Rosales & Atroshi[18 ] introduced in the hand surgery field the use of the non-parametric P-B analysis to determine constant and/or proportional systematic errors between two measures with the advantage that the assumption of normality was not necessary. Our result demonstrated that there was no constant (A = 2.3; 95% CI: -9.71 to 16.06) or proportional (B = 1; 95% CI: 0.80 to 1.20) systematic differences between the two administrations of QuickDASH, 1 week apart.
Construct validity analysis confirmed the a priori hypothesis as proof of good validity of the QuickDASH for measuring the proposed construct by a cross-sectional design (correlations between QuickDASH, CTS-AL, and EQ-5D) and by a longitudinal design or responsiveness analysis (comparison of ES and SRM of the QuickDASH, CTS-AL, and EQ-5D from baseline to 3 months after surgery).
Strong point of this study is that based on COSMIN check list,[17 ]
[23 ] the reliability, validity and responsiveness of this paper met most of the design requirements as standards for good methodological quality of a PRO instrument: description of how the missing items were handled, percentage of missing values, sample size calculation, at least two independent measurements with appropriated and stable wash out interval of 1 week in which conditions were similar for both measurements in the reliability analysis, the hypotheses testing regarding correlations and responsiveness were formulated a priori before the data collections, the expected directions of the correlations and effect sizes were included in the hypothesis, the expected absolute or relative magnitude of correlations effects sizes were include in the hypothesis, there was an adequate description of comparator instruments and their properties, and finally adequate clinical design and statistical method for the hypotheses to be tested.

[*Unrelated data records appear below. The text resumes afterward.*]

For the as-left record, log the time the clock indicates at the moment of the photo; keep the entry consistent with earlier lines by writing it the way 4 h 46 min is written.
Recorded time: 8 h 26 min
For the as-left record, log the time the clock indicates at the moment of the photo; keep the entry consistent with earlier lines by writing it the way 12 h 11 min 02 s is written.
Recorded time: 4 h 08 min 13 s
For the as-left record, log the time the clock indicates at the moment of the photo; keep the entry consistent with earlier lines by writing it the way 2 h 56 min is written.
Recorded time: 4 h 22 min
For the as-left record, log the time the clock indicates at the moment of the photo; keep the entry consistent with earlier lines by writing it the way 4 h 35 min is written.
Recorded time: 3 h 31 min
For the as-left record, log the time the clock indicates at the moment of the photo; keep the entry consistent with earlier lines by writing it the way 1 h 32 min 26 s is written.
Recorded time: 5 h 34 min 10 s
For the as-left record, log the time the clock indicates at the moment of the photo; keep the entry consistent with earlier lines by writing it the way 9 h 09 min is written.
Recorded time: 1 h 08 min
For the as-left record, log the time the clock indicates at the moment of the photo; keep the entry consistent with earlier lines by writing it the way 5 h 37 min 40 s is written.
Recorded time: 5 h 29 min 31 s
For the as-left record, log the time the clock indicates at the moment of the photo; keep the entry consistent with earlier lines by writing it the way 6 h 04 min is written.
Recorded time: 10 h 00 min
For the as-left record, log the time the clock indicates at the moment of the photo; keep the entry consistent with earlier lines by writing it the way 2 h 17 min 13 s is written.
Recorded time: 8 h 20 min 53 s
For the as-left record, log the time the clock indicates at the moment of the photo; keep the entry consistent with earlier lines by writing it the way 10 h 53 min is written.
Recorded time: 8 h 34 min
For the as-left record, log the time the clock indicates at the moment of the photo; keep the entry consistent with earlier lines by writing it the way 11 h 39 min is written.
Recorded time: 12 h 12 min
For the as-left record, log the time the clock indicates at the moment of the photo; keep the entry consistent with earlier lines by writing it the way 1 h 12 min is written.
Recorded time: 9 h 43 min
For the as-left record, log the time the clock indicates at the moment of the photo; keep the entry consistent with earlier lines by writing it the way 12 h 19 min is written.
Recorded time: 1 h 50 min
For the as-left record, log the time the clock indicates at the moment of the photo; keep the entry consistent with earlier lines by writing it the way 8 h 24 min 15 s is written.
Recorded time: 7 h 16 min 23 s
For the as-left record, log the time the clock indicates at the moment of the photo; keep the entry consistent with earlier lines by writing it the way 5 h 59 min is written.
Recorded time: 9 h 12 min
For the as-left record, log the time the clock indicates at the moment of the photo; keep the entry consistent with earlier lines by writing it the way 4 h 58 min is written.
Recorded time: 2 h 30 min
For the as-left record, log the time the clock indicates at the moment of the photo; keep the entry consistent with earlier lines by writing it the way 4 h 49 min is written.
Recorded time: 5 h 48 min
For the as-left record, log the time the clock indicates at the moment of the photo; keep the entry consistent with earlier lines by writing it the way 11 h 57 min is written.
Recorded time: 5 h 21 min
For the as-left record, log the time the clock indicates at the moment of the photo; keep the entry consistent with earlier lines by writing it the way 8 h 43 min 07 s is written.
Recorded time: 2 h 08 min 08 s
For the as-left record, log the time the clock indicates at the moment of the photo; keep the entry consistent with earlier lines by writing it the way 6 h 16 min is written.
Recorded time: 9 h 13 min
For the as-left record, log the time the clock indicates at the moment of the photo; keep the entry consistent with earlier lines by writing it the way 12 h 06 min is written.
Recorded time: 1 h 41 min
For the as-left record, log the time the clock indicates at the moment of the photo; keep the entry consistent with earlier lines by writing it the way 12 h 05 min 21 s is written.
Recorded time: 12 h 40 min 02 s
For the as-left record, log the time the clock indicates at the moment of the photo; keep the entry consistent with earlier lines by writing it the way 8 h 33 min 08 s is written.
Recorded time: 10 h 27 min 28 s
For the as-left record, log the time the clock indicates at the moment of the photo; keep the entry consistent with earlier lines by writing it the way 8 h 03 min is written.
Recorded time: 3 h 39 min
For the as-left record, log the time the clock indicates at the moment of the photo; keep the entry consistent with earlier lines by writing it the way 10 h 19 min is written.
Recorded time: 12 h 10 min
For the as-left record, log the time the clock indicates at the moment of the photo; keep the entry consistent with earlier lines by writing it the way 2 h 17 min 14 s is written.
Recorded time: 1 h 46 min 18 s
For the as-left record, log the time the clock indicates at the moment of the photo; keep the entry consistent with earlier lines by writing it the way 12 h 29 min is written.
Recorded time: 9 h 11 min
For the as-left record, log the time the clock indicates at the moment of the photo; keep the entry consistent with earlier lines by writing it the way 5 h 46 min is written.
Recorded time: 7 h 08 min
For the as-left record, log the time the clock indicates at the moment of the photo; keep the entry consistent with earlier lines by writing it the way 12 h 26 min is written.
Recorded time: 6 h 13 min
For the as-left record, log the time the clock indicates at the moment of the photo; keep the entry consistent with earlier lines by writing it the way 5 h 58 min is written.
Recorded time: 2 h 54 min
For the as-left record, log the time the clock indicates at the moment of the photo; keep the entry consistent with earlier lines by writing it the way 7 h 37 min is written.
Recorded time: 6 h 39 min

The limitation of this study is the lack of interpretability analysis which can give information about MICD (minimal important clinical difference) or the degree to which one can assign qualitative clinical meaning to an instrument's quantitative scores or change in scores.[17 ]
[18 ]
[23 ] Further studies regarding MICD are recommended to complete the analysis of the measurement's properties of the Spanish QuickDASH PRO instrument.
In conclusion, this study has demonstrated that the Spanish (Spain) version of the QuickDASH instrument has good reliability, construct validity, and responsiveness for outcomes assessment in CTS.